Daniel, ich hoffe du hast Spaß in deiner Ausbildung. Wenn du so weiter machst wirst du ein guter Koch werden. Denke immer daran, ich bin stolz auf dich, egal was du machst.

Sophie es ist sehr wichtig, dass du niemals vergisst, dass du ein Teil dieser Familie bist. Mach deine Ausbildung zur Kindergärtnerin brav fertig und hilf Kindern dabei ihr Potential auszuschöpfen. Ich bin auch sehr stolz auf dich.

Maria, ich weiß du hast ein paar Startschwierigkeiten deinen Weg zu finden, aber ich glaube du bewegst dich mittlerweile in die richtige Richtung. Auch wenn du das letzte Mal als wir geredet haben etwas ganz anderes gemacht hast bin ich trotzdem immer noch stolz auf dich.

Und Mama ich hab dich zwar darum gebeten auf Elli aufzupassen, damit war aber nicht gemeint dich für sie zu quälen. Wenn du gehen willst kannst du ruhig gehen. Elli kommt auch alleine zurecht. Sie ist schon groß. Egal wann du zu mir kommst, ich warte auf dich."
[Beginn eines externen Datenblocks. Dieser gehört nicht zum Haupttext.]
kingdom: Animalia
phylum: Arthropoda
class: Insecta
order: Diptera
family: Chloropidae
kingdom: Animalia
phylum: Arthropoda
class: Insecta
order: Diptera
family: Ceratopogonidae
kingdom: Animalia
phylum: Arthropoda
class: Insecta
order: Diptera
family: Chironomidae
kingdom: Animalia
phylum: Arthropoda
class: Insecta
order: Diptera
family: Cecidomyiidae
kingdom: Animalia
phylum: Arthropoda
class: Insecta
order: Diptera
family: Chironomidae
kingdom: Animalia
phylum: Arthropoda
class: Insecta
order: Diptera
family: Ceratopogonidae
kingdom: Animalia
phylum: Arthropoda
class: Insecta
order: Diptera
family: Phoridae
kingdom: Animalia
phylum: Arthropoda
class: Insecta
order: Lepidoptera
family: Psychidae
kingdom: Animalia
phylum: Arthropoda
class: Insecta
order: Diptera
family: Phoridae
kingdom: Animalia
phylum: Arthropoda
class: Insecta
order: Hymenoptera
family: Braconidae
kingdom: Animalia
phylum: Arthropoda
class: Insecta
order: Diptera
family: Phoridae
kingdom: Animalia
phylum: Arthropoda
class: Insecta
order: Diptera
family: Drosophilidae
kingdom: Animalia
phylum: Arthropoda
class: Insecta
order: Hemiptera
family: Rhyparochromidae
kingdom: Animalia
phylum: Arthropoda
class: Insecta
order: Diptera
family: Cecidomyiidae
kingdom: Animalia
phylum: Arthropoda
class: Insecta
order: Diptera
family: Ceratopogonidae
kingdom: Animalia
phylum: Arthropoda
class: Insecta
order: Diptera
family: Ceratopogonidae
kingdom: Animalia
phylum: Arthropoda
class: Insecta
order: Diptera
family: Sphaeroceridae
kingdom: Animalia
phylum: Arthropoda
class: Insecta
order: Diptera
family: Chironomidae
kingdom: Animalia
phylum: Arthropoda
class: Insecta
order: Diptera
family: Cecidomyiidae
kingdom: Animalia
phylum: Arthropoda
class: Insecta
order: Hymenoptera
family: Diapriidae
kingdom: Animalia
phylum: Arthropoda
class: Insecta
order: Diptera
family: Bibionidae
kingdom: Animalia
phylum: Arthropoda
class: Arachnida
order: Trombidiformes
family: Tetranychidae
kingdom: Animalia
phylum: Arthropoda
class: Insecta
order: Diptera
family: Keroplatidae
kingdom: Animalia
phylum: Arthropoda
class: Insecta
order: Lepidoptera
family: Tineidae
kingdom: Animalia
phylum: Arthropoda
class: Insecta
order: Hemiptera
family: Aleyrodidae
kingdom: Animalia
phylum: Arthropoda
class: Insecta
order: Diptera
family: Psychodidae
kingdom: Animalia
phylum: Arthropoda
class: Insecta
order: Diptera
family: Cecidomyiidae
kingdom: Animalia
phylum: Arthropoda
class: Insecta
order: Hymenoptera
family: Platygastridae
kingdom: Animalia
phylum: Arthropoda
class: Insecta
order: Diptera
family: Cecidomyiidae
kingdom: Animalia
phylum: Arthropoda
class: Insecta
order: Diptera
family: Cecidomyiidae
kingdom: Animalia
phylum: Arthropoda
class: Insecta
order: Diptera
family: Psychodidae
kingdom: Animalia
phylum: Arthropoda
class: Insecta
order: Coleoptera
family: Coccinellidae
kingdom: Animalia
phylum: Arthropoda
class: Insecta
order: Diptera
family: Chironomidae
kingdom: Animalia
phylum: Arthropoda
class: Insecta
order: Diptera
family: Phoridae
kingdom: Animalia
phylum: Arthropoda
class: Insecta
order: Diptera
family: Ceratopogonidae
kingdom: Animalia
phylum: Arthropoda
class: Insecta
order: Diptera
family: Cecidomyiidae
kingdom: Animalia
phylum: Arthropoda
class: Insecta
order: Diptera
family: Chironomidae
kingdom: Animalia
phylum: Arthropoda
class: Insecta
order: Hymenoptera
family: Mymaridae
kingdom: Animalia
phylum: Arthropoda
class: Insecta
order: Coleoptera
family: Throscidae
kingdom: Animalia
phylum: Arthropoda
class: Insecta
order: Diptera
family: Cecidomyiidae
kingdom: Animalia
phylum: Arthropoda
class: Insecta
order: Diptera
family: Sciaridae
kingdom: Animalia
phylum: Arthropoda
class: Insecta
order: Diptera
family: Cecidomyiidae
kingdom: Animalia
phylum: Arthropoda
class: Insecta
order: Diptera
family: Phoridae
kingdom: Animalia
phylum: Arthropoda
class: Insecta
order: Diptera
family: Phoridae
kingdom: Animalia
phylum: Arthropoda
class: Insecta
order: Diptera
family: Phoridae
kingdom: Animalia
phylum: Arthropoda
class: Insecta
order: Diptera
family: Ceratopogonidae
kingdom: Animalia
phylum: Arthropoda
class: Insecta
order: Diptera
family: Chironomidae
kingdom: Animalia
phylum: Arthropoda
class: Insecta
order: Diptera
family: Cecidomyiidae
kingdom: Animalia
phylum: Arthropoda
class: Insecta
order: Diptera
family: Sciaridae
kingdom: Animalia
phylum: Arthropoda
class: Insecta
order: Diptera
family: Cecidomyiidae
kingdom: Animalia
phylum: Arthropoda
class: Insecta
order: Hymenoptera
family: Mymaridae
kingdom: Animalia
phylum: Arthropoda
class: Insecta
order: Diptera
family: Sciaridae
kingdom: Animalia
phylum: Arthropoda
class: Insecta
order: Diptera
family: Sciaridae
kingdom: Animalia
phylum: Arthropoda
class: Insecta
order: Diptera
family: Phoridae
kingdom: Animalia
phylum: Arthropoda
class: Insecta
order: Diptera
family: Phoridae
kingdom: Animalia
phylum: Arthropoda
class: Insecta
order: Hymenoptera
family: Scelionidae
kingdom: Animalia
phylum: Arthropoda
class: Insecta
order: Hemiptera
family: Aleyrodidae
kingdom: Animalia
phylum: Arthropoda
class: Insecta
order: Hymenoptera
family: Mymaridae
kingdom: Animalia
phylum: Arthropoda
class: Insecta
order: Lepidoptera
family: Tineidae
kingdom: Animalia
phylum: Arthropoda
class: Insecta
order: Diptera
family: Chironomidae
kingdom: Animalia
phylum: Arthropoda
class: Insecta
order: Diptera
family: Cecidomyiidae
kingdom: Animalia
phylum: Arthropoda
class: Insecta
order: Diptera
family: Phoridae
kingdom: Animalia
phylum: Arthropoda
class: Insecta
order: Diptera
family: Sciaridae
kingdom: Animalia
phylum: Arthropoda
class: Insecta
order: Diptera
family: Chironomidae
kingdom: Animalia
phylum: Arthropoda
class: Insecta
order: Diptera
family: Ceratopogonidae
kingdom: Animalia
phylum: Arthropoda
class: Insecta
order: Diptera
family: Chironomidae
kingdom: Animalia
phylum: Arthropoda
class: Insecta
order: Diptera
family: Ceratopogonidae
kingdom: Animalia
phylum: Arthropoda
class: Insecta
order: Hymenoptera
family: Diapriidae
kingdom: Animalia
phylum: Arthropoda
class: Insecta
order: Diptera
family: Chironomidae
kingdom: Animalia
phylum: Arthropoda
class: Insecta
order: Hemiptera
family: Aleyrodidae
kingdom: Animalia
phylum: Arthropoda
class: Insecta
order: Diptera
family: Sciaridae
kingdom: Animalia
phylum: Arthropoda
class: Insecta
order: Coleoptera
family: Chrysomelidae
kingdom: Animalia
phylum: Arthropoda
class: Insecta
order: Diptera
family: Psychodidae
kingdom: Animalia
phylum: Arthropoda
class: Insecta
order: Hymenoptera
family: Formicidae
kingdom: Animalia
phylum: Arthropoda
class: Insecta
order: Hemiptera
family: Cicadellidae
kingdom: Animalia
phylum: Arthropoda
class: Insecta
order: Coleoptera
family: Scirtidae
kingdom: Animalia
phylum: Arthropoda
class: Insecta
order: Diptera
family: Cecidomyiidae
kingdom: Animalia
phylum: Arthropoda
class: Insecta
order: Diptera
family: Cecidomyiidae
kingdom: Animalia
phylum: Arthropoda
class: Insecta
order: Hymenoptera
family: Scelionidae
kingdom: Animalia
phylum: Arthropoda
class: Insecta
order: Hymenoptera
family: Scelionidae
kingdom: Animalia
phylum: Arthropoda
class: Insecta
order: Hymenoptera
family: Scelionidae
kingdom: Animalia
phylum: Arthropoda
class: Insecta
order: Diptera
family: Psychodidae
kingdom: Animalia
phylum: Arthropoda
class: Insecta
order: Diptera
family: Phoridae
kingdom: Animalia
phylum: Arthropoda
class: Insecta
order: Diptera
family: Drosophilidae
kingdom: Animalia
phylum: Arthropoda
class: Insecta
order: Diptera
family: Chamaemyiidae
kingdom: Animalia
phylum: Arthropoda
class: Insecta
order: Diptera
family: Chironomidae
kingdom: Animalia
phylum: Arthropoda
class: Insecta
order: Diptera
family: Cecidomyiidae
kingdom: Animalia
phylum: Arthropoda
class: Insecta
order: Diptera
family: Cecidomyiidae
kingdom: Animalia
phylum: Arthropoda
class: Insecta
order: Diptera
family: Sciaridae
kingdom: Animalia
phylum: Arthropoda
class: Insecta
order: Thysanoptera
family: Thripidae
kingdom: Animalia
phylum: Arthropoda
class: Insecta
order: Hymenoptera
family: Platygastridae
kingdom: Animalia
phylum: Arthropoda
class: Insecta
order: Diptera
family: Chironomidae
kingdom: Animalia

Nach Arthurs Ansprache fällt ihm nun auch Sophie um den Hals. Der Schock ist abgeklungen und sie lässt zum ersten Mal seit Langen ihren Emotionen freien Lauf. Es war für sie sehr wichtig mal von ihrem Opa zu hören, dass sie zu der Familie Holt gehört. Viel zu lange hat sie sich damit herumgeschlagen, vielleicht brennt es sich endlich so fest in ihr Gehirn, dass sie es niemals wieder vergisst.

„Ich hol mal Kaffee und Kuchen", sagt Chris und geht in die Küche.

Vielen Stunden vergehen und erst um 21:30 fällt Elli auf wie spät es schon ist.

„Wir sollten fahren. Wir haben noch einen langen Weg vor uns und ich muss morgen arbeiten", sagt sie und steht auf.

In den Augen aller ist eine Mischung aus Trauer und Glück zu sehen. Trauer, weil sie nun wieder Abschied von einen geliebten Menschen nehmen müssen und Glück weil sie nun wissen, dass es ihm gut geht. Wieder kullern die Tränen. Diesmal bei allen Anwesenden zur gleichen Zeit. „Hört doch auf zu weinen", sagt Arthur „es ist doch niemand gestorben" Wie früher versucht er mit einem Witz die Stimmung wieder zu heben. Aber es war niemanden wirklich nach Lachen zu mute. Nur Maria konnte er ein leises kichern entlocken. Ihr Humor war schon immer ähnlich.

Nacheinander verabschieden sich alle von Arthur. Durch das Wohnzimmer hallt eine Reihe an „Hab dich lieb". Nur Hilda sagt zum Abschied, „Ich freue mich schon dich wieder zu sehen mein Schatz"

Als Elli und Arthur zu Tür hinausgegangen sind, erfüllt sich der Raum mit einer Emotion die man nur als Erleichterung beschreiben kann. Endlich konnte sich jeder von ihnen Verabschieden.